Adjust BB vectorization SLP build heuristics
authorRichard Biener <rguenther@suse.de>
Wed, 14 Oct 2020 13:37:51 +0000 (15:37 +0200)
committerRichard Biener <rguenther@suse.de>
Fri, 16 Oct 2020 11:44:37 +0000 (13:44 +0200)
This changes SLP def gathering to not fail due to mismatched
def type but instead demote the def to external.  This allows the
new testcase to be vectorized in full (with GCC 10 it is not
vectorized at all and with current trunk we vectorize only the
store).  This is important since with BB vectorization being
applied to bigger pieces of code the chance that we mix
internal and external defs for an operand that should end up
treated as external (built from scalars) increases.

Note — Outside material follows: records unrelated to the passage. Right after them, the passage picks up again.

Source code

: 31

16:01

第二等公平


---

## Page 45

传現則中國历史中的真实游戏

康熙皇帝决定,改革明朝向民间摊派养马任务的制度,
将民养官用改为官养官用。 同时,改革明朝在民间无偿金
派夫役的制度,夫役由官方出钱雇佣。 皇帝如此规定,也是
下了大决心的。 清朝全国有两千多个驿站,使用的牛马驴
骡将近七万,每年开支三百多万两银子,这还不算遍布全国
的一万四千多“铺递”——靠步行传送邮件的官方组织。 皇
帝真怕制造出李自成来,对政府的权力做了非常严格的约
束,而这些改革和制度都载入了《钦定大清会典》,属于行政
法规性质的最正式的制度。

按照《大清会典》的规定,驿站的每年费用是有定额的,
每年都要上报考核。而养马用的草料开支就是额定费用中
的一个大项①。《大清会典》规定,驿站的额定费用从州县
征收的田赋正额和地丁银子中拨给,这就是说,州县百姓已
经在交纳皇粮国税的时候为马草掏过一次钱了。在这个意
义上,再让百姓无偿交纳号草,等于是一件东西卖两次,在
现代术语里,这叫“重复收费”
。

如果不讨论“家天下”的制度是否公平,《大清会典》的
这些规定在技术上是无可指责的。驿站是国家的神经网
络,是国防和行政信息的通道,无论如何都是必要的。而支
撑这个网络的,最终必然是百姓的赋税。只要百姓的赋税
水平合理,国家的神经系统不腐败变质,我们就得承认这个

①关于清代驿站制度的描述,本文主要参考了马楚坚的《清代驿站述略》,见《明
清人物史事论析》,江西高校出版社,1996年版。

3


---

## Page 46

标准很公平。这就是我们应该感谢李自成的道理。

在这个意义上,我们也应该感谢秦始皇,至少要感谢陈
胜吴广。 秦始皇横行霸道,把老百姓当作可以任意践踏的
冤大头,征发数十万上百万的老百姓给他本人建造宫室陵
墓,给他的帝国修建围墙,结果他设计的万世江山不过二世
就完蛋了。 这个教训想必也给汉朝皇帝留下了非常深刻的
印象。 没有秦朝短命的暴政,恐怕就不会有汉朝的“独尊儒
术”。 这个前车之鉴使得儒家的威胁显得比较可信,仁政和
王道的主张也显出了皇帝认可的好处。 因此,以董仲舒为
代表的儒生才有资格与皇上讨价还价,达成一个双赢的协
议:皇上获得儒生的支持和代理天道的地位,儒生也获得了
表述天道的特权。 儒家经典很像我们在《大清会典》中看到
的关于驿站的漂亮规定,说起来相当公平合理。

2020-10-16  Richard Biener  <rguenther@suse.de>

* tree-vect-slp.c (vect_get_and_check_slp_defs): For BB
vectorization swap operands only if it helps, demote mismatches to
external.

* gcc.dg/vect/bb-slp-53.c: New testcase.

gcc/testsuite/gcc.dg/vect/bb-slp-53.c [new file with mode: 0644]
gcc/tree-vect-slp.c

diff --git a/gcc/testsuite/gcc.dg/vect/bb-slp-53.c b/gcc/testsuite/gcc.dg/vect/bb-slp-53.c
new file mode 100644 (file)
index 0000000..f3b5f31
--- /dev/null
@@ -0,0 +1,20 @@
+/* { dg-do compile } */
+/* { dg-require-effective-target vect_double } */
+
+double a[2], b[2];
+
+void foo(double x, double y)
+{
+  double breakme1 = y + 3.;
+  double a1 = b[1] + 2.;
+  double breakme0 = x;
+  double a0 = b[0] + 1.;
+  a[0] = a0 * breakme0;
+  a[1] = a1 * breakme1;
+}
+
+/* We should vectorize the SLP opportunity starting from the
+   grouped store to a[] including the load from b[] at the
+   leaf even though the multiplication requires another
+   vector invariant to be built.  */
+/* { dg-final { scan-tree-dump "transform load" "slp2" } } */
index cfb79e2..c3e6d67 100644 (file)
@@ -564,8 +564,15 @@ vect_get_and_check_slp_defs (vec_info *vinfo, unsigned char swap,
                      != (oprnd_info->first_dt != vect_reduction_def))))
            {
              /* Try swapping operands if we got a mismatch.  For BB
-                vectorization only in case that will improve things.  */
-             if (i == commutative_op && !swapped)
+                vectorization only in case it will clearly improve things.  */
+             if (i == commutative_op && !swapped
+                 && (!is_a <bb_vec_info> (vinfo)
+                     || (!vect_def_types_match ((*oprnds_info)[i+1]->first_dt,
+                                                dts[i+1])
+                         && (vect_def_types_match (oprnd_info->first_dt,
+                                                   dts[i+1])
+                             || vect_def_types_match
+                                  ((*oprnds_info)[i+1]->first_dt, dts[i])))))
                {
                  if (dump_enabled_p ())
                    dump_printf_loc (MSG_NOTE, vect_location,
@@ -579,10 +586,22 @@ vect_get_and_check_slp_defs (vec_info *vinfo, unsigned char swap,
                  continue;
                }
 
-             if (dump_enabled_p ())
-               dump_printf_loc (MSG_MISSED_OPTIMIZATION, vect_location,
-                                "Build SLP failed: different types\n");
-             return 1;
+             if (is_a <bb_vec_info> (vinfo))
+               {
+                 /* Now for commutative ops we should see whether we can
+                    make the other operand matching.  */
+                 if (dump_enabled_p ())
+                   dump_printf_loc (MSG_MISSED_OPTIMIZATION, vect_location,
+                                    "treating operand as external\n");
+                 oprnd_info->first_dt = dt = vect_external_def;
+               }
+             else
+               {
+                 if (dump_enabled_p ())
+                   dump_printf_loc (MSG_MISSED_OPTIMIZATION, vect_location,
+                                    "Build SLP failed: different types\n");
+                 return 1;
+               }
            }
 
       /* Make sure to demote the overall operand to external.  */